Because most people throughout most of history understood that food equals life at a very basic level. And so it’s very interesting to note that in both of these stories the miraculous food of heaven doesn’t just fall down from, well, heaven-- in both stories the food starts out as a gift, given by an anonymous figure who knows it won’t be enough but who lays it all out there anyway. That is the root of heaven, my friends: food that is shared.

They say “you are what you eat.” I think that’s true in more ways than one-- yes, healthy food makes for healthier bodies, makes us big and strong. But I am also convinced that shared food makes us big and strong too, spiritually big, with a broader sense of self. Shared food is no less a signpost now than it was in the Bible, a wonder that both announces and creates the Kingdom of Heaven. When we find ways to share our food broadly, when we eat with neighbors and strangers, friends and enemies, I believe we will witness miracles.

God’s generosity and life-giving grace be with you all,


Rest by Andrew Fairfield

Dear friends,

Happy Friday! I hope this finds you looking forward to some rest and relaxation this weekend, a chance to take care of tasks that have been ignored during the week and most importantly an opportunity to spend some sacred Sabbath time with loved ones.

We need rest because, I tell you, life can feel like a marathon. The work just never ends, and it can, if we let it, really start to weigh us down. But God promises us rest, even commands us to rest! What a gift, what a source of peace, to know that we don’t have to be doing something all the time but can stop and just be, and it is enough.

This week the lectionary points us to one of the great psalms of rest, Psalm 23, “The Lord is my shepherd.” It’s images of lying by still waters, of passing in comfort through the valley of deepest darkness, of a cup overflowing remind me of one of the greatest spirituals of all time, “My God Is a Rock in a Weary Land.”
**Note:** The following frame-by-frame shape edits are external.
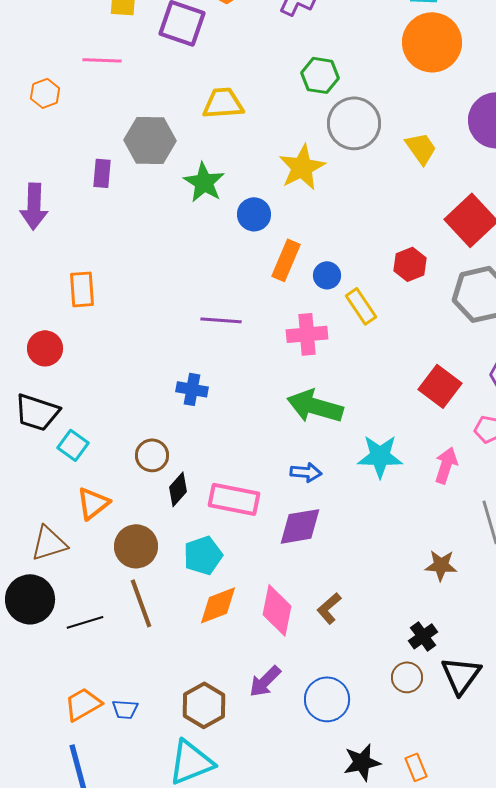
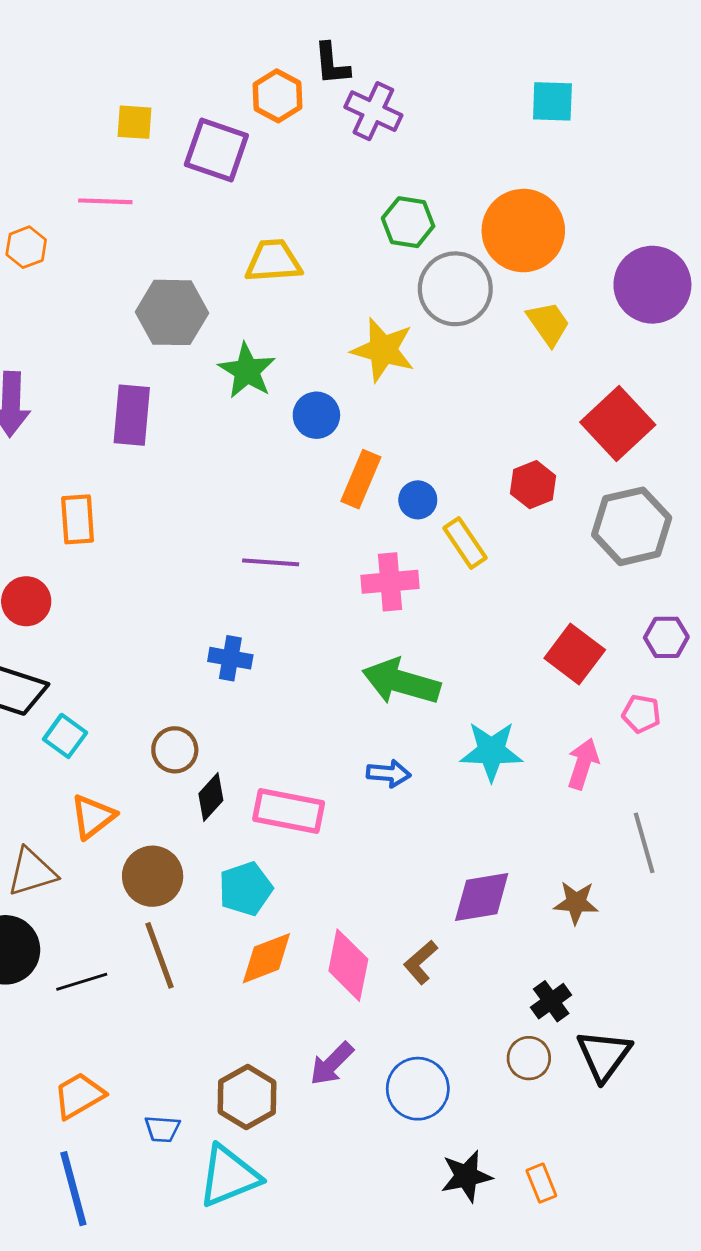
orange circle: (432, 42) -> (523, 231), moved
yellow star: (302, 167) -> (383, 350), turned -30
purple rectangle: (102, 173) -> (132, 415), moved, size x1.5
purple diamond: (300, 526) -> (482, 897), moved
blue trapezoid: (125, 709) -> (162, 1129), moved

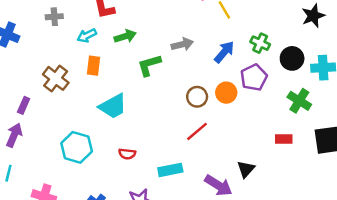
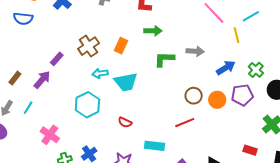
cyan arrow: (87, 36) -> (100, 73), moved

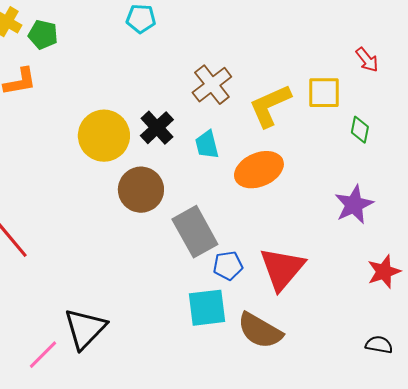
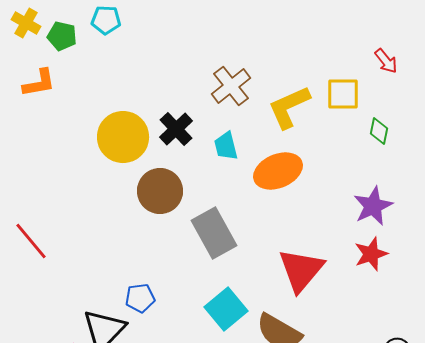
cyan pentagon: (141, 19) -> (106, 20), moved
blue pentagon: (228, 266) -> (140, 298), moved
red star: (384, 272) -> (371, 254), moved
cyan square: (207, 308) -> (226, 309), turned -33

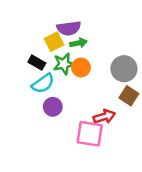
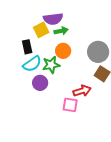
black rectangle: (37, 63) -> (27, 47), turned 48
green star: (64, 64) -> (51, 65), moved
pink square: (90, 134) -> (70, 105), size x0.7

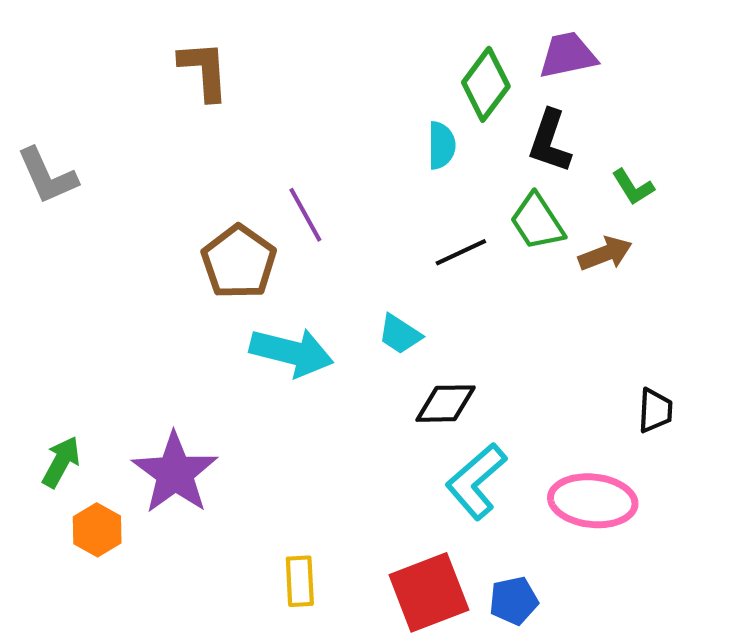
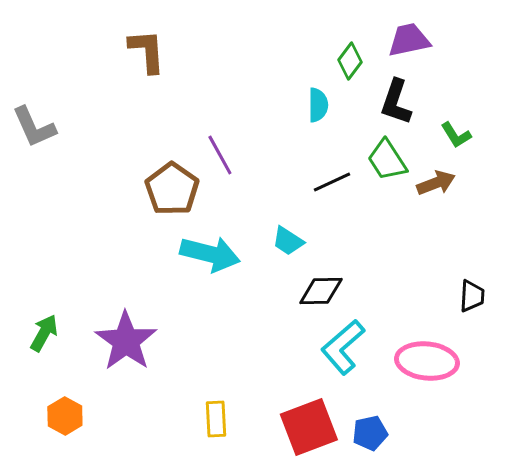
green diamond: (486, 84) -> (350, 61), size x0.7
orange hexagon: (97, 530) -> (65, 416), moved

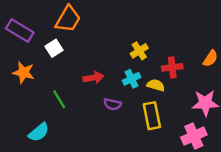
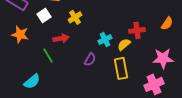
yellow cross: (139, 51) -> (75, 17), moved
red arrow: (93, 78) -> (61, 38), moved
yellow semicircle: (156, 85) -> (124, 44), turned -56
purple semicircle: (113, 104) -> (90, 59), turned -72

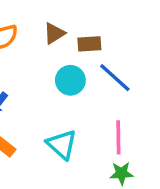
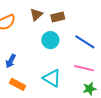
blue line: (115, 78) -> (85, 42), moved
pink line: (118, 137) -> (84, 68), turned -66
It’s a song that came from the lives of women and men held captive to the most hideous slavery, people for whom life was indeed an unending marathon, whose grief and hard work knew no end. And yet they heard the words of holy Scripture, and knew that God promised to bring them rest, and justice, in time.
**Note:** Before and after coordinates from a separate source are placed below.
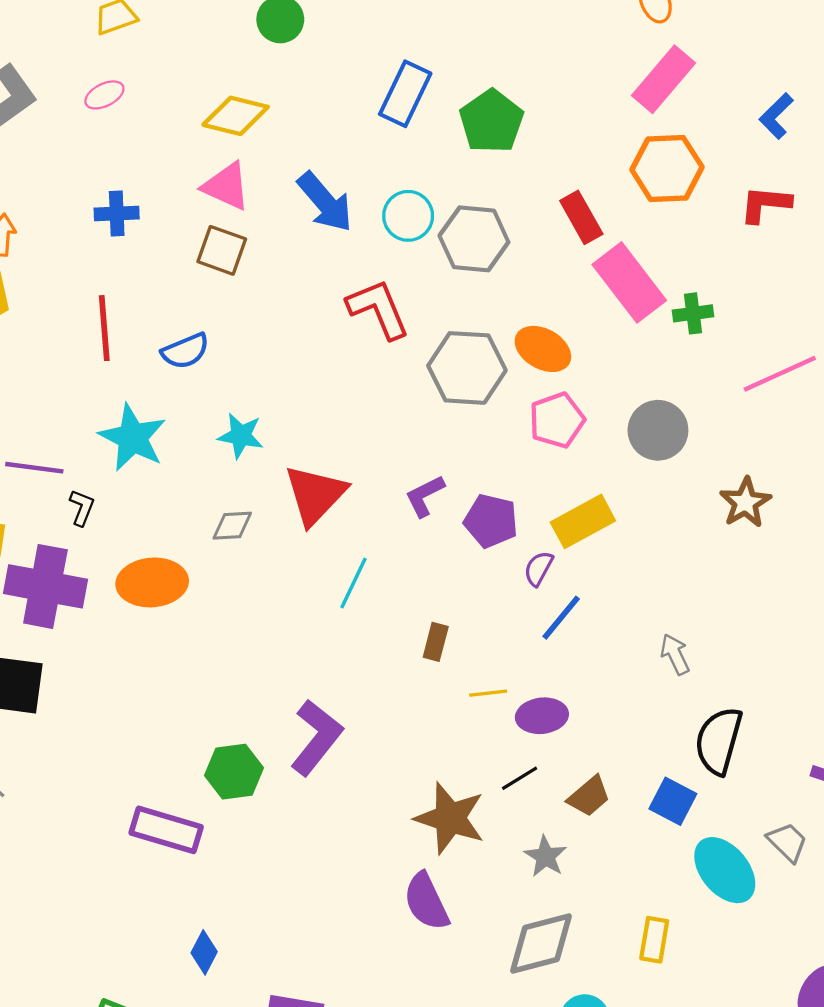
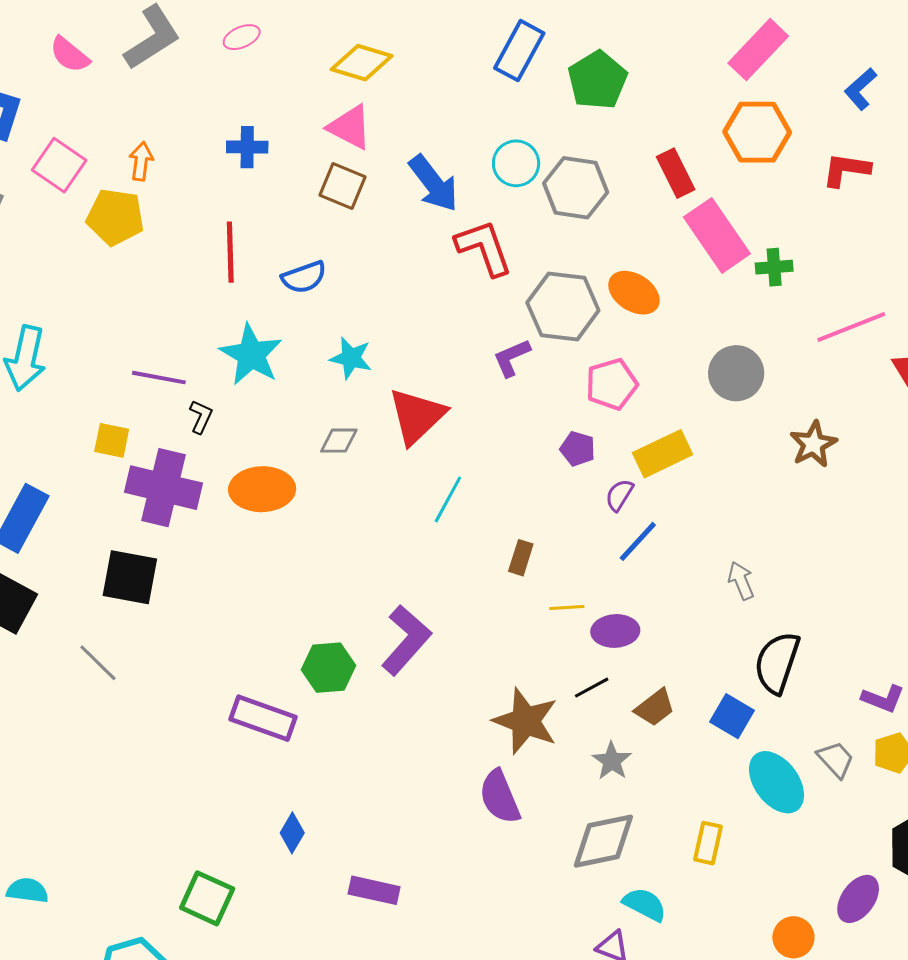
blue arrow: (325, 202) -> (434, 183), moved
pink pentagon: (557, 420) -> (612, 384), moved
purple L-shape: (425, 496) -> (512, 358), moved
purple pentagon: (491, 521) -> (578, 449), size x0.7

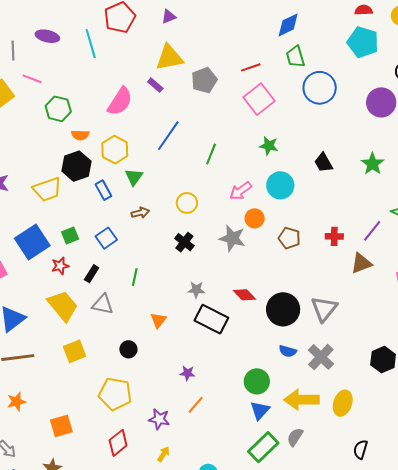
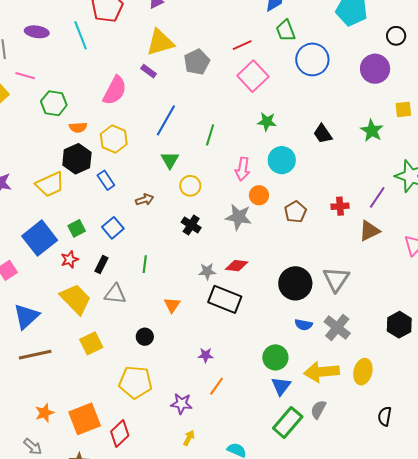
green triangle: (134, 177) -> (170, 160), moved
pink arrow: (240, 191) -> (243, 169), turned -40
brown pentagon: (289, 238) -> (295, 212), turned 30
red diamond: (244, 295) -> (237, 266), moved, turned -35
orange star: (16, 402) -> (45, 413), moved
orange square: (61, 426) -> (85, 419), size x1.4
red diamond: (118, 443) -> (120, 434), moved

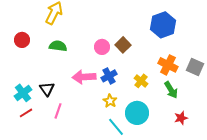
Listen to their song. The name of the musical genius that composed it is lost. And for too long the faith, grace, and heroic perseverance of the ones who sang it have been unrecognized or taken for granted by the authors of American history. But God is indeed a rock of refuge for the weary, and God’s justice is slowly coming. If they could hold fast to that hope in the face of all the despair that threatened them, then surely we can too.

This Friday, as many of us look forward to taking the rest God wants us to have, let us remember those who were denied rest, who were denied so much, but who still held firm to Jesus, the Lord of Love. They stand as shining reminders that although we may face darkness and even despair, we fear no evil, for God’s rod and staff comfort us.

For all those who are weary, may God bring us rest. And for all those who rest, may part of our rest be to remember -- to remember our loved ones, and to remember those who suffered for the One who loves us.

A quiet peace be with you,


Gratitude for Grace by Andrew Fairfield

Dear friends,

I look out my window and I know that this world, this life, is so much more than I deserve. How could I have earned all the goodness that is poured out daily in front of me? How could I earn the wind through the trees on a sunny day?

On the contrary, I’m keenly aware that I’ve done things, my ancestors have done things, my country has done things to deserve much worse. Far from earning all the good stuff, I’ve done a lot to earn some pretty terrible things that, miraculously, have not happened!

This week’s psalm, Psalm 130, reminds us of God’s constant grace through humanity’s mistakes and cruelty: “If you, O Lord, should mark iniquities, Lord, who could stand? But there is forgiveness with you, so that you may be revered.”

An awareness of that grace fills me with gratitude. It lets me not take for granted any of the small joys of life, and it lets me recognize just how much I have been saved from the consequences of my sins. I wish each of you that same sense of gratitude, which enchants the world and gives glory to its Creator.